Throughout the world, many people who claim to follow Jesus Christ are deeply involved in politics. Some try to promote their religious and moral values by supporting particular candidates or political parties. In turn, politicians often use moral or social issues to win the support of religious people. It is not uncommon for religious leaders to run for political office. And in some countries, a “Christian” denomination may even occupy a special status as a state, or national, religion.
What do you think? Should followers of Jesus Christ get involved in politics? You can find the answer by looking at Jesus’ example. He said: “I set the pattern for you, that just as I did to you, you should also do.” (John 13:15) When it comes to politics, what pattern did Jesus set?
Did Jesus get involved in politics?
No. Jesus did not get involved in the politics of the world.
Jesus did not seek political power. He refused to accept control of human governments when Satan the Devil offered him “all the kingdoms of the world.” (Matthew 4:8-10)a On another occasion, people who recognized Jesus’ leadership qualities tried to push him into politics. The Bible reports: “Jesus, knowing that they were about to come and seize him to make him king, withdrew again to the mountain all alone.” (John 6:15) Jesus did not yield to the will of the people. Instead, he refused to get politically involved.
Jesus did not take sides on political issues. For example, in Jesus’ day the Jews resented paying taxes to the Roman government and viewed these as an unjust burden. When they tried to get Jesus to take sides on the issue, he did not get into a political debate about whether such taxes were just. He told them: “Pay back Caesar’s things to Caesar, but God’s things to God.” (Mark 12:13-17) He remained neutral on the political issue but showed that the taxes demanded by the Roman civil authority, which represented Caesar, should be paid. At the same time, he showed that obedience to secular authority was limited. A person was not to give the State what was due to God, including devotion and worship.—Matthew 4:10; 22:37, 38.

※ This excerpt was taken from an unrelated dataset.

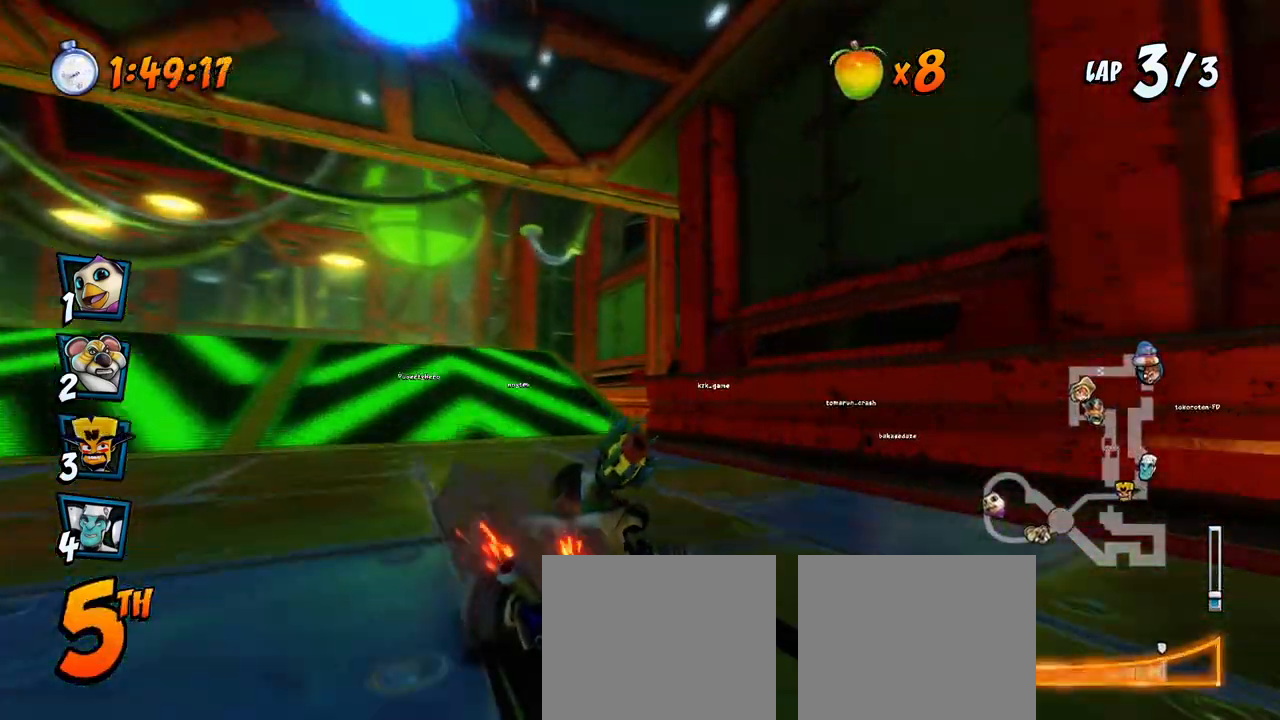
{"buttons": ["CROSS", "DPAD_LEFT"], "left_stick": "center", "events": [[117, "L1", "down"], [167, "DPAD_UP", "down"], [250, "R2", "up"], [300, "DPAD_UP", "up"], [300, "L1", "up"]]}
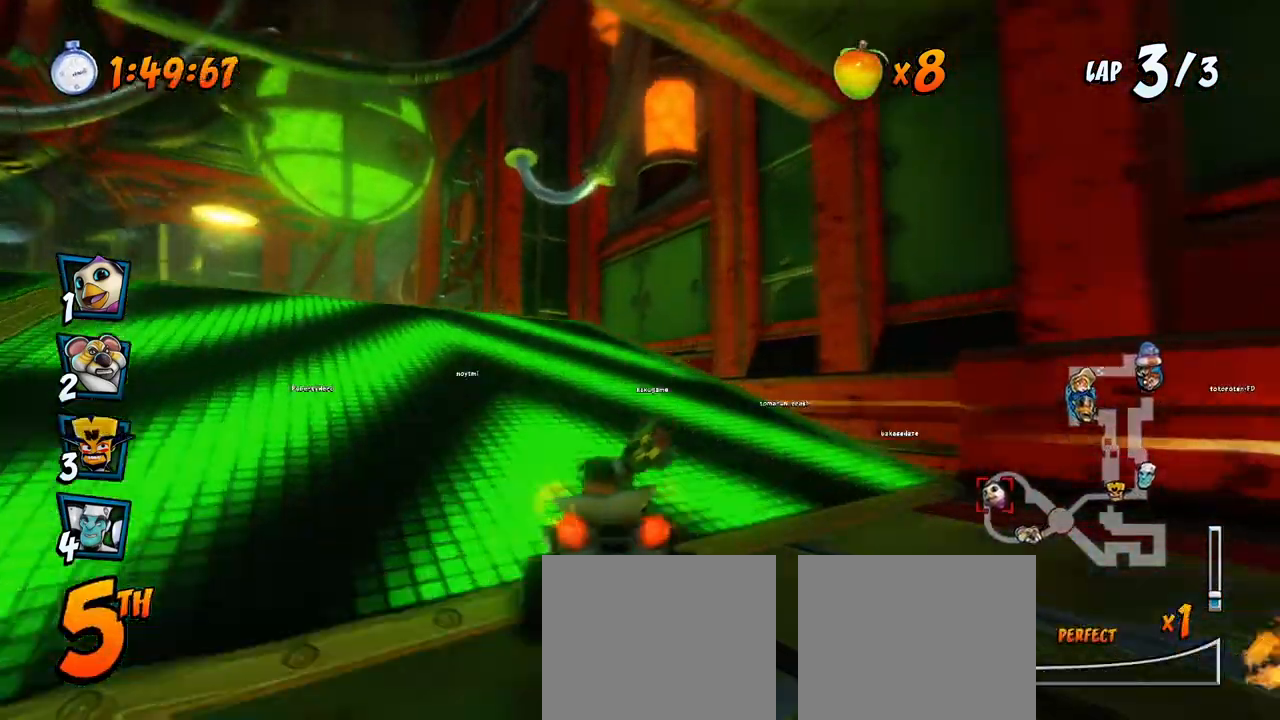
{"buttons": ["CROSS", "R2"], "left_stick": "center", "events": [[233, "R2", "down"], [283, "DPAD_LEFT", "up"]]}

Jesus promoted a heavenly government, God’s Kingdom. (Luke 4:43) He did not get involved in politics because he knew that God’s Kingdom, not human governments, would achieve what God wants for the earth. (Matthew 6:10) He understood that God’s Kingdom would not operate through human governments but would replace them.—Daniel 2:44.
Did first-century Christians get involved in politics?
No. Jesus’ followers obeyed his command to be “no part of the world.” (John 15:19) They followed his example and remained separate from the world’s politics. (John 17:16; 18:36) Rather than get involved in political matters, they did the work Jesus commanded—preaching and teaching about God’s Kingdom.—Matthew 28:18-20; Acts 10:42.
First-century Christians put obedience to God first in their lives, but they also knew that they had to respect secular authorities. (Acts 5:29; 1 Peter 2:13, 17) They obeyed the laws and paid taxes. (Romans 13:1, 7) While they did not get involved in politics, they did make use of legal protections and services that governments provided.—Acts 25:10, 11; Philippians 1:7.
Christian neutrality today
The Bible clearly shows that neither Jesus nor his early followers got involved in politics. For this reason, as Christians, Jehovah’s Witnesses around the world remain completely neutral. Like first-century Christians, they do the work that Jesus commanded—they preach “this good news of the Kingdom.”—Matthew 24:14.